As the nation celebrates the life and achievements of Dr. Martin Luther King, Jr., WAMC takes a look at the civil rights movement and race relations today.
Siena College Research Institute Pollster Steve Greenberg says feelings about the state of race relations across New York are more negative today than they have been for the last several years. “Only 31 percent of New Yorkers think race relations in the state are 'excellent' or 'good' compared to two-thirds of New Yorkers - 66 percent, who say they are 'fair' or 'poor.' Just a year ago it was 47 percent of New Yorkers who said they were 'excellent' or 'good' - 51 percent who said they were 'fair' or 'poor.' And two years ago, we had a majority - 54 percent of New Yorkers saying race relations were 'excellent' or 'good' in the state and only saying they were 'fair' or 'poor.' ”
On the other hand, Alice Green, the executive director of the Center for Law and Justice in Albany, has a different perspective. “I think that race relations in upstate New York, particularly the Capital Region community, are certainly improving. We have a very long way to go, but I think people are becoming more sensitive to issues around race and particularly issues like criminal justice. People are starting to try to understand and become much more involved in dealing with relationships between not only the police, but people in rural communities. There's some reason for hope, but as I've said we have many many issues to deal with so that we can come to understand each other. ”
Green counts among those issues equal education and voting rights.
King was a visionary who eschewed violence on his personal path to healing black-white relations in America. King recognized that despite gains toward equality, a great struggle was ahead. "To use a philosophical analogy here, racism is not based on some empirical generalization; it is based rather on an ontological affirmation. It is not the assertion that certain people are behind culturally or otherwise because of environmental conditions. It is the affirmation that the very being of a people is inferior. And this is the great tragedy of it." That's a clip from Dr. King's "The Other America" speech, given in April 1967 at Stanford University, four years after his hallmark "I have a dream" speech.
Much blood was spilled in pursuit of the dream of racial equality, dating back to slavery and the ensuing U.S. Civil War. One of the dream-catchers is U.S. Congressman John Lewis of Georgia. One of the leaders in the American Civil Rights Movement and chairman of the Student Nonviolent Coordinating Committee, Lewis was 21 in 1961 when he became one of 13 original "freedom riders," seven whites and six blacks who were determined to ride from Washington, D.C., to New Orleans in an integrated fashion, to end racial discrimination in public transportation.
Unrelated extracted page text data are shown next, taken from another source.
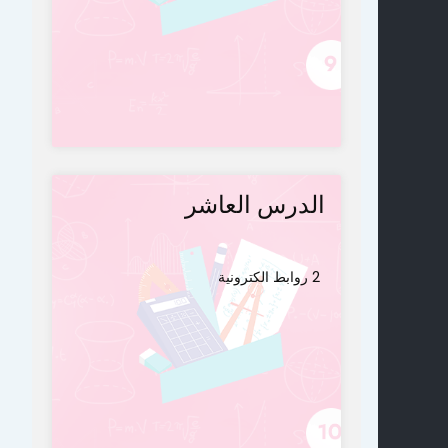
الدرس العاشر
2 روابط الكترونية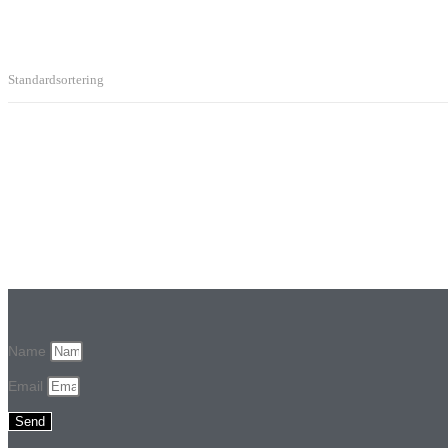
Standardsortering
Name
Email
Send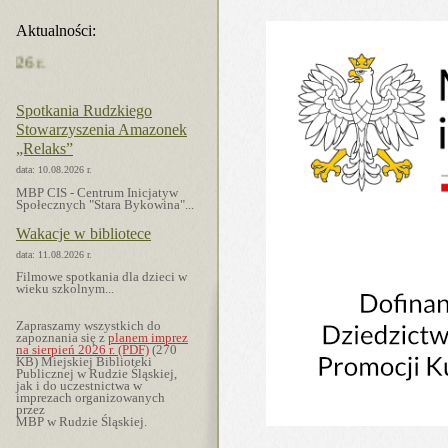
Aktualności:
Plan imprez MBP na sierpień 2026 r.
Spotkania Rudzkiego
Stowarzyszenia Amazonek
„Relaks”
data: 10.08.2026 r.
MBP CIS - Centrum Inicjatyw
Społecznych "Stara Bykowina"...
Wakacje w bibliotece
data: 11.08.2026 r.
Filmowe spotkania dla dzieci w
wieku szkolnym...
Zapraszamy wszystkich do
zapoznania się z
planem imprez
na sierpień 2026 r. (PDF)
(270
KB) Miejskiej Biblioteki
Publicznej w Rudzie Śląskiej,
jak i do u­cze­stni­ctwa w
imprezach or­ga­ni­zo­wa­nych
przez
MBP w Rudzie Śląskiej.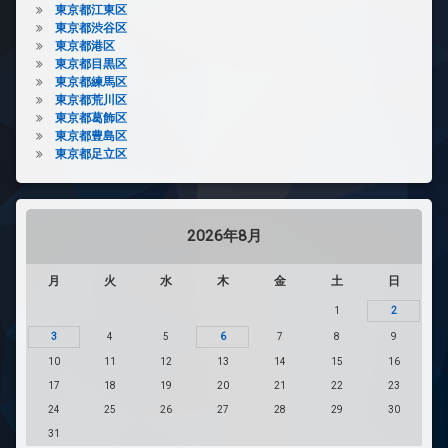
東京都江東区
東京都渋谷区
東京都港区
東京都目黒区
東京都練馬区
東京都荒川区
東京都葛飾区
東京都豊島区
東京都足立区
2026年8月
月
火
水
木
金
土
日
1
2
3
4
5
6
7
8
9
10
11
12
13
14
15
16
17
18
19
20
21
22
23
24
25
26
27
28
29
30
31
When Lewis visited the Capital Region in 2013, I asked him to reflect on race and President Barack Obama's presidency.
Dave Lucas: “A lot of people of many colors throughout the country thought perhaps America had 'come to grips,' reconciled with its slave past, and that race was something that we no longer had to worry about. In your opinion, Congressman, did Obama change the dynamic? Are you more hopeful today than perhaps you were in 1961 when you set out on your journey?”
Congressman Lewis: “I am much more hopeful today than anytime before. 1961 was a turning point. 1965. '63 when Dr. king gave his 'I have a dream' speech. We marched on Washington fifty years ago. 48 years ago we marched from Selma to Montgomery for the right to vote. But I'm still much more hopeful. People ask me all the time whether the election and President Barack Obama is the fulfillment of Dr. King's dream. I say 'No, it's just a down payment.' You can be hopeful, you can be optimistic, but you can be realistic to know that we still have a distance to go. We still have miles to travel. We come so far. We made so much progress. But we still have so much progress to be made.”
Siena survey respondents seem to affirm Lewis' beliefs. Again, Siena pollster Steve Greenberg. “Last year, two-thirds of black voters and about half of white and Latino voters thought race relations were 'fair or poor' in New York. Today, between 65 and 74 percent of black, white and Latino voters say race relations are only 'fair or poor' in New York. Clearly, events over the last several months, particularly Ferguson, Staten Island, have had a significant impact on how many New Yorkers feel about race relations. A majority of New Yorkers, including a large majority of those form New York City, believe the State Island grand jury should have indicted the police officer in the death of Eric Garner. Similarly, a majority of New Yorkers and a large majority of New York City voters say that people of color are not treated fairly by the criminal justice system in New York State. ”
85 percent of black voters and 72 percent of Latinos thought the Staten Island grand jury should have indicted the white NYPD officer. Whites were split. 44 percent said the officer should have been indicted. 43 percent said the grand jury was correct not to bring charges.
57 percent of survey respondents said long time activist Al Sharpton has made police-community relations worse. But broken down along racial lines, 67 percent of whites said he makes things worse, compared to 19 percent of blacks who felt the same way.
Siena College polled 802 registered New York voters by telephone over four days last week. The poll has a margin of error of plus or minus 3.5 percentage points.